E a tal da Convenção da ONU define a pessoa com deficiência como:
…aquela que tem impedimentos de longo prazo, de natureza física, mental, intelectual ou sensorial que, em interação com diversas barreiras, podem ter obstruída sua participação plena e efetiva na sociedade, em igualdade de condições com as demais pessoas.”
Veja mais no site Tribunal de Justiça do Distrito Federal e dos Territórios.
E o que diz a Psicanálise?
Agora, partamos para um outro ponto de vista. Na concepção da Psicanálise, nem a esquizofrenia nem o autismo é considerado um transtorno ou uma deficiência, mas uma estrutura psíquica, assim como a obsessão e a histeria na neurose. Isso quer dizer que são modos de funcionamento distintos dos indivíduos. Claro que, assim como nas neuroses nós temos os surtos neuróticos – crise de pânico, estados depressivos e de ansiedade, fobias etc -, nas psicoses, existem os surtos psicóticos – alucinações, delírios, discurso desorganizado, automutilação, mudanças bruscas de humor etc. E os surtos podem, sim, gerar transtornos.
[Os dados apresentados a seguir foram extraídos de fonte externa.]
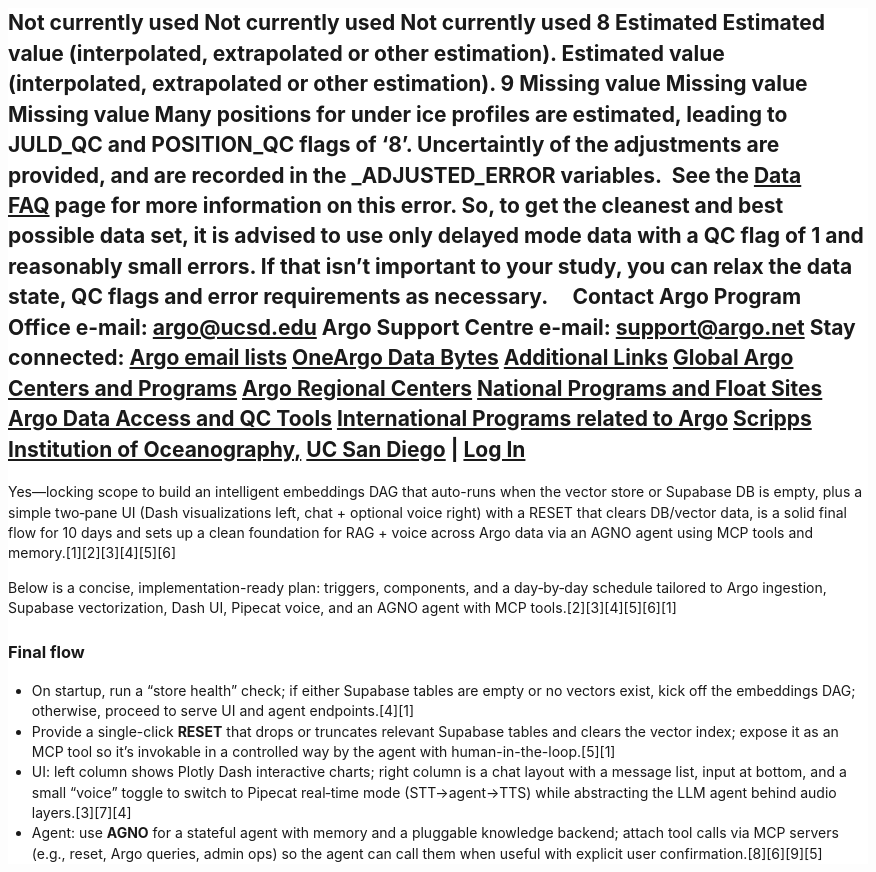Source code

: Not currently used
Not currently used
Not currently used
8
Estimated
Estimated value (interpolated, extrapolated or other estimation).
Estimated value (interpolated, extrapolated or other estimation).
9
Missing value
Missing value
Missing value
Many positions for under ice profiles are estimated, leading to JULD_QC and POSITION_QC flags of ‘8’.
Uncertaintly of the adjustments are provided, and are recorded in the <PARAM>_ADJUSTED_ERROR variables.  See the [Data FAQ](https://argo.ucsd.edu/data/data-faq/) page for more information on this error.
So, to get the cleanest and best possible data set, it is advised to use only delayed mode data with a QC flag of 1 and reasonably small errors. If that isn’t important to your study, you can relax the data state, QC flags and error requirements as necessary.
 
 
[](https://argo.sioword.ucsd.edu/wp-content/uploads/sites/361/2020/01/Argo_wld.gif)
Contact
Argo Program Office
e-mail: [argo@ucsd.edu](mailto:argo@ucsd.edu)
Argo Support Centre e-mail: [support@argo.net](mailto:support@argo.net)
Stay connected:
[Argo email lists](https://argo.ucsd.edu/stay-connected/)
[OneArgo Data Bytes](https://argo.ucsd.edu/oneargo-data-bytes/)
[Additional Links](https://argo.ucsd.edu/links)
[Global Argo Centers and Programs](https://argo.ucsd.edu/links/#GDAC)
[Argo Regional Centers](https://argo.ucsd.edu/links/#ARC)
[National Programs and Float Sites](https://argo.ucsd.edu/links/#National)
[Argo Data Access and QC Tools](https://argo.ucsd.edu/links/#TOOLS)
[International Programs related to Argo](https://argo.ucsd.edu/links/#INTL)
[Scripps Institution of Oceanography,](https://scripps.ucsd.edu/) [UC San Diego](https://ucsd.edu/) | [Log In](https://argo.ucsd.edu/wp-admin)
---

Yes—locking scope to build an intelligent embeddings DAG that auto-runs when the vector store or Supabase DB is empty, plus a simple two‑pane UI (Dash visualizations left, chat + optional voice right) with a RESET that clears DB/vector data, is a solid final flow for 10 days and sets up a clean foundation for RAG + voice across Argo data via an AGNO agent using MCP tools and memory.[1][2][3][4][5][6]

Below is a concise, implementation-ready plan: triggers, components, and a day‑by‑day schedule tailored to Argo ingestion, Supabase vectorization, Dash UI, Pipecat voice, and an AGNO agent with MCP tools.[2][3][4][5][6][1]

### Final flow

- On startup, run a “store health” check; if either Supabase tables are empty or no vectors exist, kick off the embeddings DAG; otherwise, proceed to serve UI and agent endpoints.[4][1]
- Provide a single-click **RESET** that drops or truncates relevant Supabase tables and clears the vector index; expose it as an MCP tool so it’s invokable in a controlled way by the agent with human-in-the-loop.[5][1]
- UI: left column shows Plotly Dash interactive charts; right column is a chat layout with a message list, input at bottom, and a small “voice” toggle to switch to Pipecat real‑time mode (STT→agent→TTS) while abstracting the LLM agent behind audio layers.[3][7][4]
- Agent: use **AGNO** for a stateful agent with memory and a pluggable knowledge backend; attach tool calls via MCP servers (e.g., reset, Argo queries, admin ops) so the agent can call them when useful with explicit user confirmation.[8][6][9][5]


[^2_1]: https://docs.greatexpectations.io/docs/reference/learn/data_quality_use_cases/schema
[^2_2]: https://www.oreilly.com/library/view/building-machine-learning/9781492053187/ch04.html
[^2_3]: https://github.com/supabase/supabase-py/issues/417
[^2_4]: https://supabase.com/docs/reference/python/introduction
[^2_5]: https://wandb.ai/site/articles/rag-techniques/
[^2_6]: https://supabase.com/docs/guides/ai/vecs-python-client
[^2_7]: https://arxiv.org/abs/2312.10997
[^2_8]: https://redis.io/blog/10-techniques-to-improve-rag-accuracy/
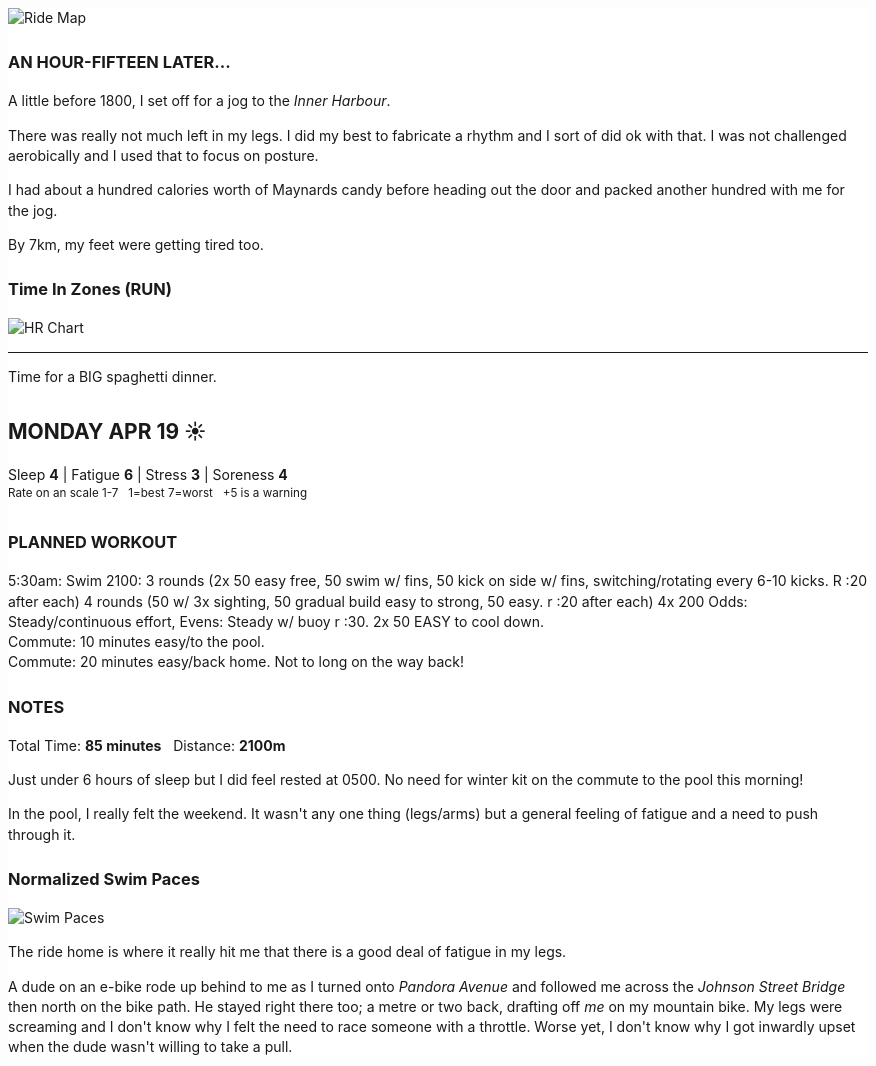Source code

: ![Ride Map](/assets/jpg/ride-20210418.jpeg?v2)

### AN HOUR-FIFTEEN LATER...
A little before 1800, I set off for a jog to the _Inner Harbour_.

There was really not much left in my legs.  I did my best to fabricate a rhythm and I sort of did ok with that.  I was not challenged aerobically and I used that to focus on posture.

I had about a hundred calories worth of Maynards candy before heading out the door and packed another hundred with me for the jog.

By 7km, my feet were getting tired too.

### Time In Zones (RUN)
![HR Chart](/assets/jpg/run-20210418.jpeg)

---

Time for a BIG spaghetti dinner.



## MONDAY APR 19 ☀️
Sleep **4** | Fatigue **6** | Stress **3** | Soreness **4**  
<sup>Rate on an scale 1-7 &nbsp; 1=best 7=worst &nbsp; +5 is a warning</sup>

### PLANNED WORKOUT
5:30am: Swim 2100: 
3 rounds (2x 50 easy free, 50 swim w/ fins, 50 kick on side w/ fins, switching/rotating every 6-10 kicks. R :20 after each) 
4 rounds (50 w/ 3x sighting, 50 gradual build easy to strong, 50 easy. r :20 after each) 
4x 200 Odds: Steady/continuous effort, Evens: Steady w/ buoy r :30. 
2x 50 EASY to cool down.   
Commute: 10 minutes easy/to the pool.   
Commute: 20 minutes easy/back home. Not to long on the way back!

### NOTES
Total Time: **85 minutes** &nbsp; Distance: **2100m**  

Just under 6 hours of sleep but I did feel rested at 0500.  No need for winter kit on the commute to the pool this morning!

In the pool, I really felt the weekend.  It wasn't any one thing (legs/arms) but a general feeling of fatigue and a need to push through it.

### Normalized Swim Paces
![Swim Paces](/assets/jpg/swim-20210419.jpeg)

The ride home is where it really hit me that there is a good deal of fatigue in my legs.

A dude on an e-bike rode up behind to me as I turned onto _Pandora Avenue_ and followed me across the _Johnson Street Bridge_ then north on the bike path.  He stayed right there too; a metre or two back, drafting off _me_ on my mountain bike.  My legs were screaming and I don't know why I felt the need to race someone with a throttle.  Worse yet, I don't know why I got inwardly upset when the dude wasn't willing to take a pull.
E, então, neste ponto, alguém poderia questionar: “se a esquizofrenia e o autismo são apenas formas de organização e funcionamento de um indivíduo, por que se fala em limitações? Por que um autista e um esquizofrênico precisam de um acompanhamento terapêutico, por exemplo? Por que o autista precisa se submeter ao método de treinamento ABA (Análise do Comportamento Aplicada)? E a resposta para isso é simples: porque nós vivemos numa sociedade adequada unicamente à estrutura neurótica.
A confusão da era digital
A dificuldade de se categorizar os diagnósticos também é fruto da nossa mudança de hábitos, o que é consequência da nossa relação com a era digital. Quanto mais rapidamente a tecnologia avança, maiores são as novidades em um curto espaço de tempo. Então, o tempo para se processar tudo isso parece não ser suficiente. Assim, vão surgindo novos e diferentes diagnósticos, inclusive para a mesma pessoa, sendo, ainda, frequente a confusão entre os diagnósticos do autismo e do TDAH (Transtorno do Déficit de Atenção com Hiperatividade).
Segundo a CDC (Centro de Controle de Prevenção e Doenças) dos Estados Unidos, a prevalência de autismo no país saiu de 1 a cada 150 nascimentos no ano de 2000 para 1 a cada 36 em 2023. No Brasil, não temos números de prevalência, mas segundo o Canal Autismo, estudos científicos estimam que “o Brasil pode ter atualmente 6 milhões de autistas ou mais!”.
Enquanto um grupo de psicanalistas defende que o autismo seria uma quarta estrutura psíquica, sendo neurose, psicose e perversão as outras três, um outro grupo acredita que o espectro autista estaria dentro das psicoses. Bom, parece-me que isso ainda é discussão para muitos anos à frente. Como diria o velho ditado popular, não cabe aqui discutirmos o sexo dos anjos. Mas cabe, aqui, entendermos que nada está concluído e que o diagnóstico não determina coisa alguma.
Agora, falando ainda mais sério…
Se pararmos para pensar sobre as próprias deficiências físicas, não seria de se esperar que elas poderiam acabar gerando novas estruturas de funcionamento da psique? Em pessoas cegas e surdas, por exemplo, em que a linguagem atravessa os indivíduos sem contexto visual e numa língua mais simplificada, respectivamente? Afinal, não se tratariam de maneiras diferenciadas de entendimento da realidade, com imaginários e simbolismos ligeiramente distintos daqueles considerados “normais”?
A gente costuma ter essa mania de nomear e classificar coisas e pessoas, certo? Mas será que o ser humano é tão simples assim, a ponto de ter caixinhas suficientes para todo mundo?